:: Requirement ::
Quote the passage of the technology sector market report starting at "For the majority" and ending at "most extreme losses.".

:: Excerpt to read ::
********************
For the majority of the morning, the Technology (XLK 44.36, -0.09 -0.20%) sector was in the green. However, action turned to the red just before 1 p.m. ET and finished just shy of session lows. Component IBM (IBM 151.45, +3.04 +2.05%) displayed notable strength today on the back of the company's announcement this morning that the company plans to acquire Bluewolf Group. Other sectors closed the session XLU +0.59%, IYZ +0.07%, XLE -0.05%, XLY -0.11%, XLF -0.22%, XLI -0.23%, XLV -0.31%, XLP -0.52%, XLB -0.84% with Utilities managing to stay out of the red and Materials posting the most extreme losses.
When the bell rang, the S&P 500 Information Technology sector (737.12, -1.14 -0.15%) closed in the red as a sell-off in the final minutes of trading took away what would have been a finish in the green. Component Micron (MU 10.47, -0.01 -0.10%) displayed modest weakness following the company's mixed Q2 report and tepid Q3 EPS guidance. Other names in the space which displayed relative weakness included FLIR -2.46%, TXN -1.63%, QRVO -1.60%, AVGO -1.55%, MCHP -1.31%, VRSN -1.17%, PYPL -1.13%, INTC -1.10%.
Other notable news items among sector components:
Yahoo! (YHOO 36.81, +0.25 +0.68%) amended certain bylaws. An amendment was added to permit certain shareholders to nominate director nominees. Also, the amendments also held that any nominee submit a written questionnaire with respect to the background, qualifications, stock ownership and independence of the nominee, as well as representations regarding certain voting commitments or third party compensation arrangements.
********************
(Data items)
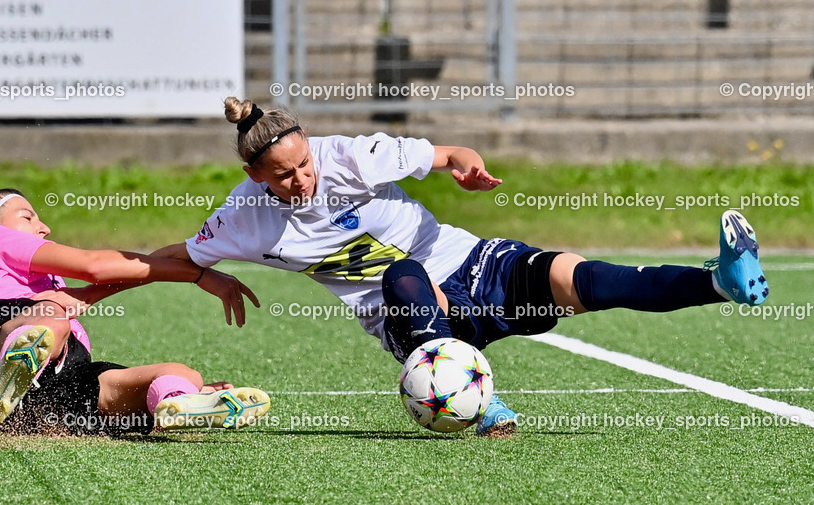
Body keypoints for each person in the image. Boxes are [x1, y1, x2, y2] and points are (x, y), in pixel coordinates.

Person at [151, 98, 769, 438]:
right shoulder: (242, 217)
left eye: (304, 163)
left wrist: (467, 167)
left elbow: (450, 153)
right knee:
********************
:: Answer to the exercise ::
For the majority of the morning, the Technology (XLK 44.36, -0.09 -0.20%) sector was in the green. However, action turned to the red just before 1 p.m. ET and finished just shy of session lows. Component IBM (IBM 151.45, +3.04 +2.05%) displayed notable strength today on the back of the company's announcement this morning that the company plans to acquire Bluewolf Group. Other sectors closed the session XLU +0.59%, IYZ +0.07%, XLE -0.05%, XLY -0.11%, XLF -0.22%, XLI -0.23%, XLV -0.31%, XLP -0.52%, XLB -0.84% with Utilities managing to stay out of the red and Materials posting the most extreme losses.